Dataset excerpts Block Start

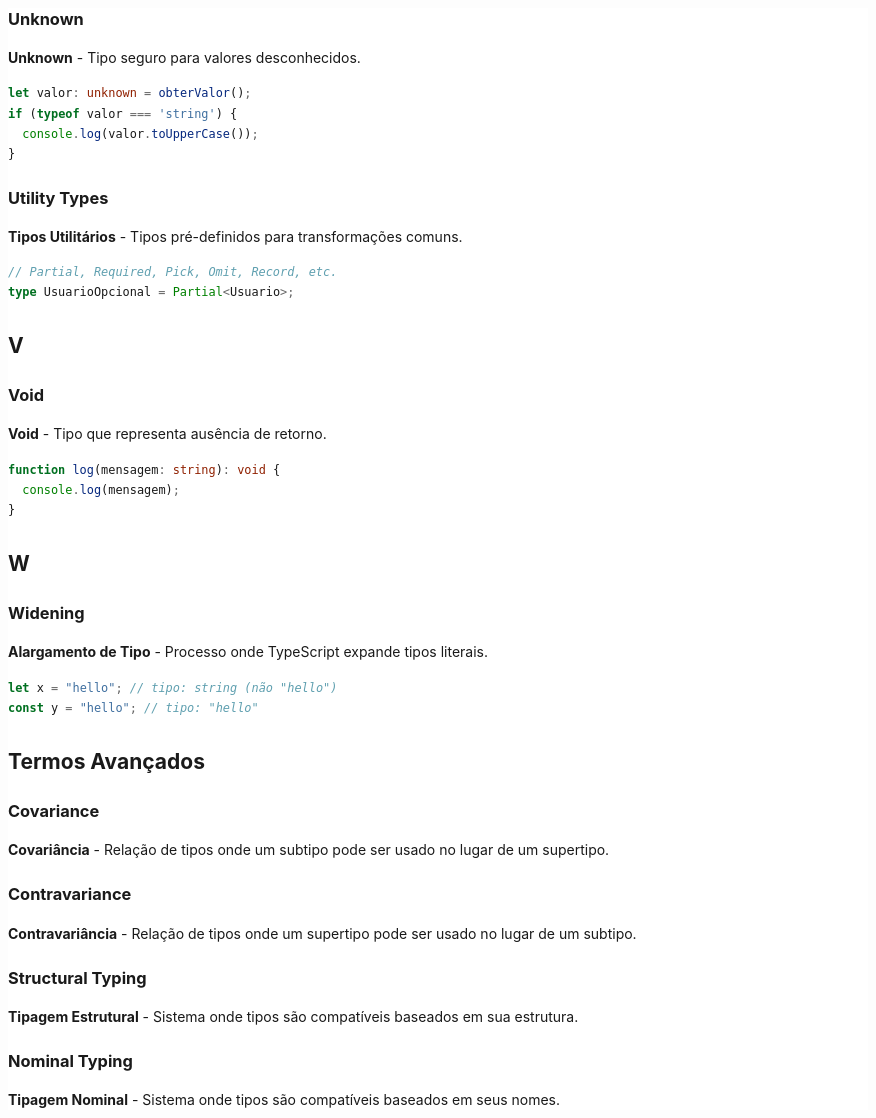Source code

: ### Unknown
**Unknown** - Tipo seguro para valores desconhecidos.

```typescript
let valor: unknown = obterValor();
if (typeof valor === 'string') {
  console.log(valor.toUpperCase());
}
```

### Utility Types
**Tipos Utilitários** - Tipos pré-definidos para transformações comuns.

```typescript
// Partial, Required, Pick, Omit, Record, etc.
type UsuarioOpcional = Partial<Usuario>;
```

## V

### Void
**Void** - Tipo que representa ausência de retorno.

```typescript
function log(mensagem: string): void {
  console.log(mensagem);
}
```

## W

### Widening
**Alargamento de Tipo** - Processo onde TypeScript expande tipos literais.

```typescript
let x = "hello"; // tipo: string (não "hello")
const y = "hello"; // tipo: "hello"
```

## Termos Avançados

### Covariance
**Covariância** - Relação de tipos onde um subtipo pode ser usado no lugar de um supertipo.

### Contravariance
**Contravariância** - Relação de tipos onde um supertipo pode ser usado no lugar de um subtipo.

### Structural Typing
**Tipagem Estrutural** - Sistema onde tipos são compatíveis baseados em sua estrutura.

### Nominal Typing
**Tipagem Nominal** - Sistema onde tipos são compatíveis baseados em seus nomes.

Dataset excerpts Block End

Task directions
If a record holds a picture, leave the picture out and copy the rest exactly.

Answer below
Source code

: ### Unknown
**Unknown** - Tipo seguro para valores desconhecidos.

```typescript
let valor: unknown = obterValor();
if (typeof valor === 'string') {
  console.log(valor.toUpperCase());
}
```

### Utility Types
**Tipos Utilitários** - Tipos pré-definidos para transformações comuns.

```typescript
// Partial, Required, Pick, Omit, Record, etc.
type UsuarioOpcional = Partial<Usuario>;
```

## V

### Void
**Void** - Tipo que representa ausência de retorno.

```typescript
function log(mensagem: string): void {
  console.log(mensagem);
}
```

## W

### Widening
**Alargamento de Tipo** - Processo onde TypeScript expande tipos literais.

```typescript
let x = "hello"; // tipo: string (não "hello")
const y = "hello"; // tipo: "hello"
```

## Termos Avançados

### Covariance
**Covariância** - Relação de tipos onde um subtipo pode ser usado no lugar de um supertipo.

### Contravariance
**Contravariância** - Relação de tipos onde um supertipo pode ser usado no lugar de um subtipo.

### Structural Typing
**Tipagem Estrutural** - Sistema onde tipos são compatíveis baseados em sua estrutura.

### Nominal Typing
**Tipagem Nominal** - Sistema onde tipos são compatíveis baseados em seus nomes.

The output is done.